OK, OK. I'm sure it's pretty simple. But it's also kind of stunning. I'm sitting in a cafe, I like the song and iTunes wants to sell it to me. Does Starbucks or T-Mobile get a kickback if I buy? And, also, how long have they been doing this?

Also, how come nobody else's iTunes playlists are available for me to browse? There are about 2,500 people here with laptops; surely someone else has iTunes? I always love looking at what other people have. Did they stop letting you do that at some point?

4 comments:

Anonymous said...

They've been expanding this program for a little while.

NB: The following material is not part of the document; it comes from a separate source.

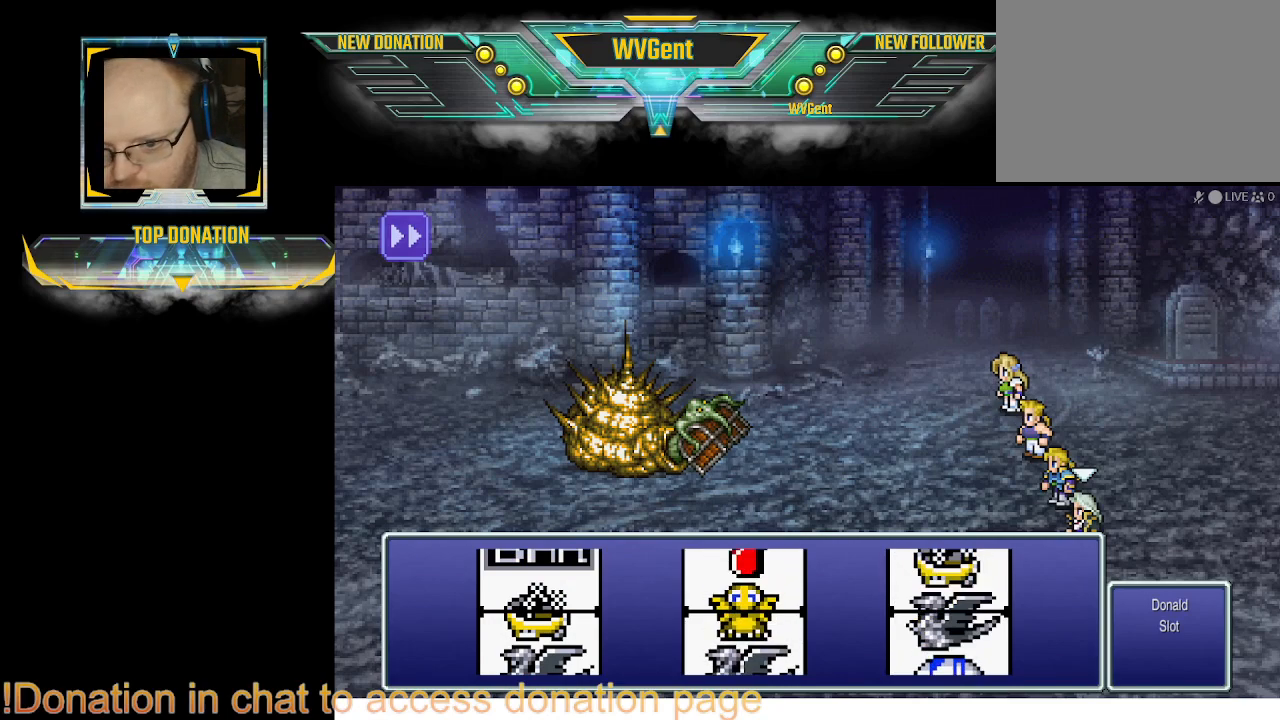
{"buttons": [], "left_stick": "center", "right_stick": "center", "events": [[200, "CROSS", "down"], [267, "CROSS", "up"]]}
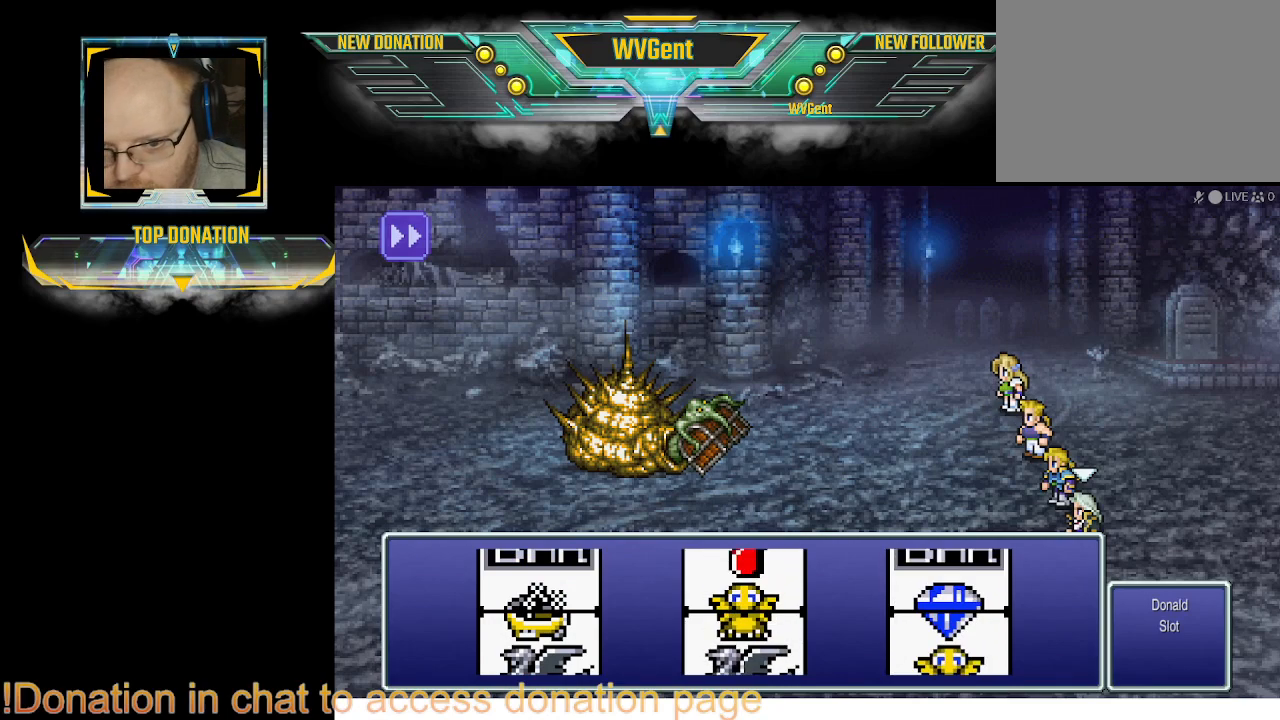
{"buttons": [], "left_stick": "center", "right_stick": "center", "events": [[333, "CROSS", "down"], [400, "CROSS", "up"]]}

The announced this as a partnership based around the iPhone - the currently playing track also pops up in the on-phone iTunes Store app for purchase.

They have equipment in the store that handles it on a per location basis.

Hunter

Brian said...

I work at a college and you definitely can see people's playlists. I can see them all the time when I am in the dining hall or common area.

Dave Lifton said...

Have you considered the social networking musical site last.fm? You can see what your friends are listening to, and get recommendations from strangers with similar tastes.

THE STRIP PODCAST GUYS said...

naw, i dont really care other than it feels sneaky, like looking in someone else's medicine cabinet. And once in a while -- ok, once, in an airport -- i found our podcast on someone else's playlist and it was a very odd thrill.